**Task requirements**
Retype each entry below exactly. Do not carry any image over.

[[ Extracted entries open ]]

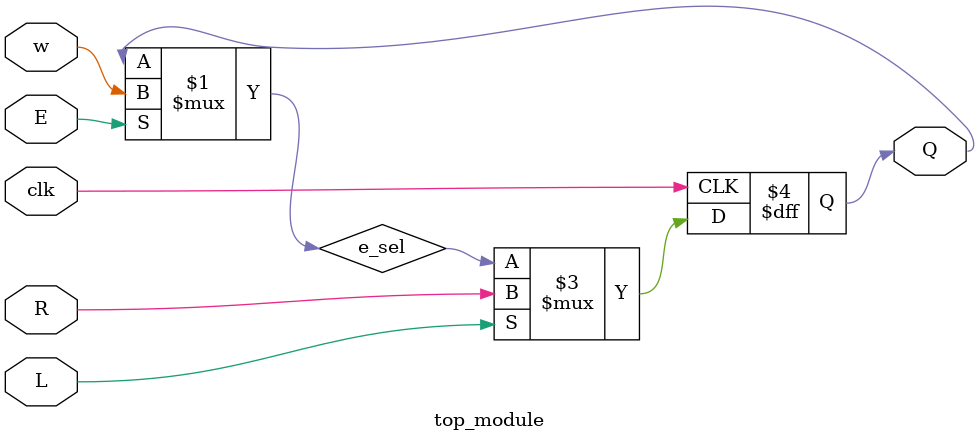
<source format=v>
module top_module (
    input clk,
    input w, R, E, L,
    output Q
);

    wire e_sel;
    assign e_sel = E ? w : Q;

    always @(posedge clk) begin
        Q <= (L) ? R : e_sel;
    end

endmodule

</source>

[[ Extracted entries closed ]]

**Output for this task**
<source format=v>
module top_module (
    input clk,
    input w, R, E, L,
    output Q
);

    wire e_sel;
    assign e_sel = E ? w : Q;

    always @(posedge clk) begin
        Q <= (L) ? R : e_sel;
    end

endmodule

</source>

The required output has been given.